Several years later I still think of that lovely evening in Bangkok when I make these little treats for myself.
Chinese Tea eggs also known as marble eggs due to the lovely marble effect that takes place during the brining are basically Chinese street food. It is also sometimes traditionally eaten on Chinese New Year, these beautiful eggs symbolizing gold nuggets bringing prosperity.
- Yield: 6 eggs
- Prep Time: 10 minutes
- Cook Time: 3h 00 min
Chinese tea eggs
- Eggs - 6
- Tea leaves - 1 tblsp
- Soy sauce - 5 tblsps
- Cinnamon - 1 stick
- Star anise - 5 pieces
- Peppercorn - 1 tsp
- Sugar - 1 tsp
- Boil the eggs. Cover the eggs with about 1 inch of water, bring to boil and simmer for 2 minutes
- Once boiled, rinse the eggs and tap the surface of the egg shell gently with the back of a spoon so that the surface is lightly cracked but still holds together.

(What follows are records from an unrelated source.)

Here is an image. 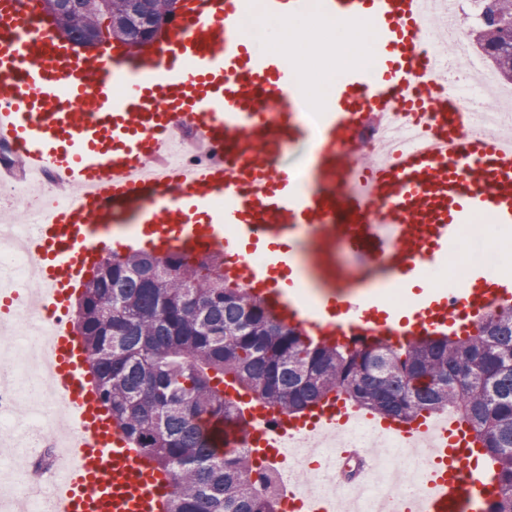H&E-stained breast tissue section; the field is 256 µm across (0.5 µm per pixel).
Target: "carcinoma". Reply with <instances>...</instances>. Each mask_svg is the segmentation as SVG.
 <instances>
[{"instance_id": "1", "label": "carcinoma", "mask_w": 512, "mask_h": 512, "mask_svg": "<svg viewBox=\"0 0 512 512\" xmlns=\"http://www.w3.org/2000/svg\"><path fill=\"white\" fill-rule=\"evenodd\" d=\"M56 24L74 42L99 28V0H59ZM107 35L131 46L155 32L178 0H107ZM480 27L484 54L512 82V0ZM75 326L102 407L170 483L162 512H278L254 477L250 449L219 451L202 423L241 411L224 386L301 415L334 393L374 414L410 422L452 411L489 455L500 485L490 512H512V306L478 318L464 337L410 343L326 344L282 323L249 288H232L206 256L117 252L92 268Z\"/></svg>"}]
</instances>
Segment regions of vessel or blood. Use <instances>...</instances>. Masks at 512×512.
<instances>
[{"instance_id":"b4317fda","label":"vessel or blood","mask_w":512,"mask_h":512,"mask_svg":"<svg viewBox=\"0 0 512 512\" xmlns=\"http://www.w3.org/2000/svg\"><path fill=\"white\" fill-rule=\"evenodd\" d=\"M315 8L363 22L372 39L370 66L342 70L311 126L296 61L242 24L258 11L278 23ZM426 18V0H183L158 44L82 55L56 38L40 0H0V183L50 176L74 197L31 231L36 297L69 313L104 241L127 251L142 234L161 253L223 254L225 276L324 342L452 335L512 302V276L492 263L445 288L431 280L464 227L512 225V132L470 134L421 63ZM415 103L429 121L416 146L402 126ZM388 120V152L363 161L368 128ZM187 139L205 143L211 163L161 168ZM306 144L305 163H292L287 148ZM390 288L409 308L390 303ZM49 351L78 428L71 465L51 473L49 512H161L167 480L106 420L69 322ZM356 413L331 396L298 417L253 407L223 445L278 456L285 436L332 431ZM472 441L455 418L438 426L435 468L412 512H488L496 481L473 464ZM371 458L339 449L336 472L362 479ZM287 497L289 512H334L322 498Z\"/></svg>"}]
</instances>
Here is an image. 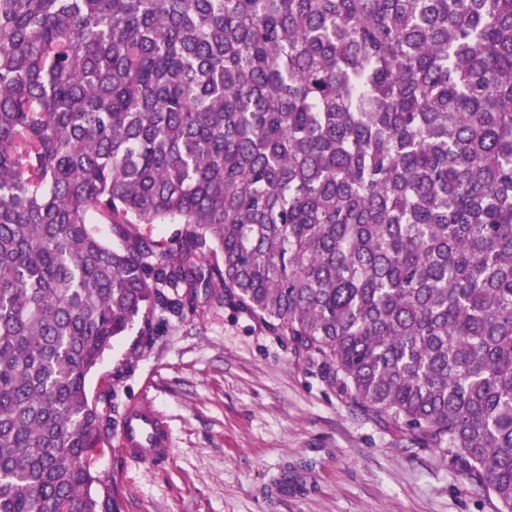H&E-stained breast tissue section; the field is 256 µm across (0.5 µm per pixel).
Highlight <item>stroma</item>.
<instances>
[{"label": "stroma", "mask_w": 512, "mask_h": 512, "mask_svg": "<svg viewBox=\"0 0 512 512\" xmlns=\"http://www.w3.org/2000/svg\"><path fill=\"white\" fill-rule=\"evenodd\" d=\"M167 419L168 462L127 465L117 435L94 467L120 512H497L450 456L353 408L286 337L201 305L161 335L114 341L87 390Z\"/></svg>", "instance_id": "35a3bbf8"}]
</instances>
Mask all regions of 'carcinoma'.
<instances>
[{"label":"carcinoma","mask_w":512,"mask_h":512,"mask_svg":"<svg viewBox=\"0 0 512 512\" xmlns=\"http://www.w3.org/2000/svg\"><path fill=\"white\" fill-rule=\"evenodd\" d=\"M202 303L512 512V0H0V512H112L88 375Z\"/></svg>","instance_id":"obj_1"}]
</instances>
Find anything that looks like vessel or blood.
I'll list each match as a JSON object with an SVG mask.
<instances>
[{
	"mask_svg": "<svg viewBox=\"0 0 512 512\" xmlns=\"http://www.w3.org/2000/svg\"><path fill=\"white\" fill-rule=\"evenodd\" d=\"M119 441L124 459L136 464H160L170 456L167 420L158 410L143 402L127 407Z\"/></svg>",
	"mask_w": 512,
	"mask_h": 512,
	"instance_id": "1",
	"label": "vessel or blood"
}]
</instances>
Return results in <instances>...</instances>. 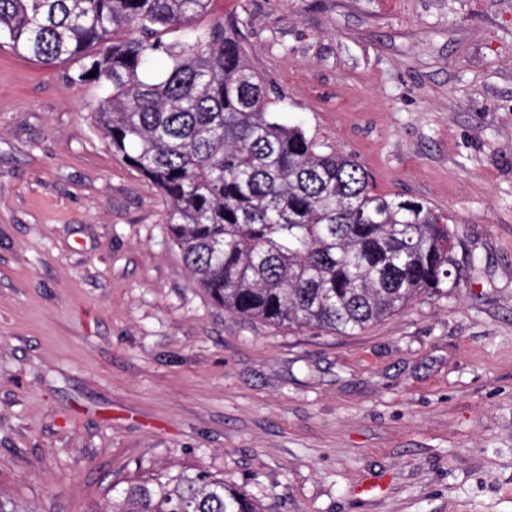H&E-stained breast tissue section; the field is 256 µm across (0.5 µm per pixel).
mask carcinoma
Returning <instances> with one entry per match:
<instances>
[{
    "label": "carcinoma",
    "mask_w": 512,
    "mask_h": 512,
    "mask_svg": "<svg viewBox=\"0 0 512 512\" xmlns=\"http://www.w3.org/2000/svg\"><path fill=\"white\" fill-rule=\"evenodd\" d=\"M210 2L0 0V36L42 64L74 63L70 83L104 92L96 112L112 153L157 187L193 283L225 312L353 335L459 287L448 214L378 192L351 155L270 111L280 92L235 29L193 25ZM107 512L264 509L182 471L129 484Z\"/></svg>",
    "instance_id": "carcinoma-1"
}]
</instances>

- Place water, soy sauce, salt, tea, star anise, cinnamon, pepper, and sugar in a pot and bring to a boil and then let simmer. Add in the eggs.
- Simmer for 2-3 hours. If needed a stronger flavor, steep overnight after taking it off the heat.
Soft, fragrant eggs – ah my heart! Beautiful marble pattern adorns the eggs lending them flavor and aroma. Now I’ve always been a reluctant egg white eater but this is an egg white that I look forward to eating. The tea lends the eggs a beautiful depth while rendering it earthy while the cinnamon lifts it up with warmth. The star anise is piquant and on the bland canvas of the egg white, robust and energetic. The soy, deep, cavernous and so satiatingly salty combines well with the sweet of the sugar. All in all, an egg that must simply be tried!
- Be mindful when cracking the eggs. Gently, softly crack taking care not to take off huge chunks.
- Seep the eggs longer in the liquid for more flavor and more color!
- For softer eggs, close the lid of the pot when boiling.